What one person finds funny could be offensive to another
It’s important to make teens aware of what memes really mean. After all, so many are being shared to social media. There can be many different versions of the same meme, and even some that Photoshop the person in bizarre situations. Still, what’s funny to one person could be offensive to another.
For example, the macros on memes can encourage racial or gender stereotypes. Like the infamous “fake geek girl meme”, which claims that girls can’t be “real” fans of anime, manga, movies, comic books and video games just because of their gender.*** (As a geek girl myself, I can definitely say that this is offensive. Unfortunately, there are even worse versions of this meme than the example in the link.). Memes like these encourage stereotyping, sexism and cruelty online.

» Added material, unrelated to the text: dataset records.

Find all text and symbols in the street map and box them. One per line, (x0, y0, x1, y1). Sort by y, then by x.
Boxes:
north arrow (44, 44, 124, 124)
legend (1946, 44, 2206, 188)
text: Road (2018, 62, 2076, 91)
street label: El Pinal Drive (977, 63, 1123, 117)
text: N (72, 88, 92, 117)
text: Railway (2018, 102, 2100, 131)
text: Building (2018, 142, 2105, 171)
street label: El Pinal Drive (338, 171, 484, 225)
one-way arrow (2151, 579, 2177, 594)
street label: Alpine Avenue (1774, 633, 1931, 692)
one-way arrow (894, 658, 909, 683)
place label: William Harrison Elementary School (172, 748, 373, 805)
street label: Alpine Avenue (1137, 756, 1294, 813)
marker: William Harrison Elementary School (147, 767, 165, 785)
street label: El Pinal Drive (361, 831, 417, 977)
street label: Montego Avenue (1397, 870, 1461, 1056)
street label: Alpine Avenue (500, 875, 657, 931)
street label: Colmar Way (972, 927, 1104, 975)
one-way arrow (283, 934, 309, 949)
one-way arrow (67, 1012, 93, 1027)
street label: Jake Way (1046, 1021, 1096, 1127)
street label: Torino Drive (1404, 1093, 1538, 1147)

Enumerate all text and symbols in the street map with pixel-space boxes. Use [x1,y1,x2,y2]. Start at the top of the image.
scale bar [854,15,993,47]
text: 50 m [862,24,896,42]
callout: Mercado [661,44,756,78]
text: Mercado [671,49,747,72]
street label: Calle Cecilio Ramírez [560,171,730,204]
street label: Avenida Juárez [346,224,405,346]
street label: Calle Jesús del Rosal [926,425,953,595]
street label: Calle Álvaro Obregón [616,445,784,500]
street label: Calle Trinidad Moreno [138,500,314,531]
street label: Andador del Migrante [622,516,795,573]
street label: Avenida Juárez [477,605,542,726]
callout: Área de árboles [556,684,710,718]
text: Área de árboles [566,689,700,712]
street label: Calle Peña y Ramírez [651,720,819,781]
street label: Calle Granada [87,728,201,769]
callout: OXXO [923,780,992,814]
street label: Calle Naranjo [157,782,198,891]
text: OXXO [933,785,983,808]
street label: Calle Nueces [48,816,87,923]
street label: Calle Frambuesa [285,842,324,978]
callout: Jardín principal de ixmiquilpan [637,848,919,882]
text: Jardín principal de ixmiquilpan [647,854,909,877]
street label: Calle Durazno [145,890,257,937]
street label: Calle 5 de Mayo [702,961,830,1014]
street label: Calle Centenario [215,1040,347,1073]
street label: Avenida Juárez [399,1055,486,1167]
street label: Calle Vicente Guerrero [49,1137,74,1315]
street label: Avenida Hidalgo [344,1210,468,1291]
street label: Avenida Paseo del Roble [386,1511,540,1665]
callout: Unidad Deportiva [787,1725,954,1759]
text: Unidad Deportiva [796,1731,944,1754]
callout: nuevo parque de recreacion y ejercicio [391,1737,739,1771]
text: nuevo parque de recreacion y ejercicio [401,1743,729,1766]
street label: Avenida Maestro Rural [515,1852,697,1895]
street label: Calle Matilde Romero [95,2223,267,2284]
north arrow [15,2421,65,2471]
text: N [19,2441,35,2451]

Digital citizenship and memes
A while ago, Benni Clinkle, the founder of “That Girl in Pink” Foundation, posted about building an online digital reputation, and gave three great tips on how to interact with people on social media. Clinkle shared her experiences on becoming a meme, known as “that girl in pink,” and how she uses her fame to make a positive impact online.
Teens might not always think about the consequences of their actions. It’s possible to either snap a photo without someone’s permission, or dig up an old middle school photo and post it online. Here are some tips to prevent memes being made:
- Always ask for permission before taking or sharing a photo- How would you feel if someone snapped photos without you knowing?
- Put yourself in their shoes- Think about if the photo was of you. Take time offline to consider how you would feel if you were turned into a meme.
- Draw from your own experience- Everyone has bad days. Would you want yours to go viral?
For the most part, being turned into a meme is the last thing people want to have on the internet.
Still, there can be some good in memes. For some there’s a silver lining to internet fame: “Success Kid” became a success when he used his internet fame to help his dad, for example.
And not all memes have to be negative. Memes about something other than people-for instance, the pun dog meme, or the chemistry cat meme- can be funny and creative. Memes can also be things that anyone can relate to.
But every meme has multiple versions of itself that can be more cruel than funny.
Because of this, it’s crucial to think of the message behind the meme.
What to know before you post
Think about the following before you post a meme:
- Think about the meme and what it’s trying to say.
- What does the text of the meme say? Is it a pun, or a joke about the person in the photo?
- Is it clear that the message is supposed to be funny, or could it be read as sarcastic or offensive? Does it encourage a stereotype? If so, don’t post it.
- How would you feel if that was you in the photo?
- Would you want people to post it if the photo was of you?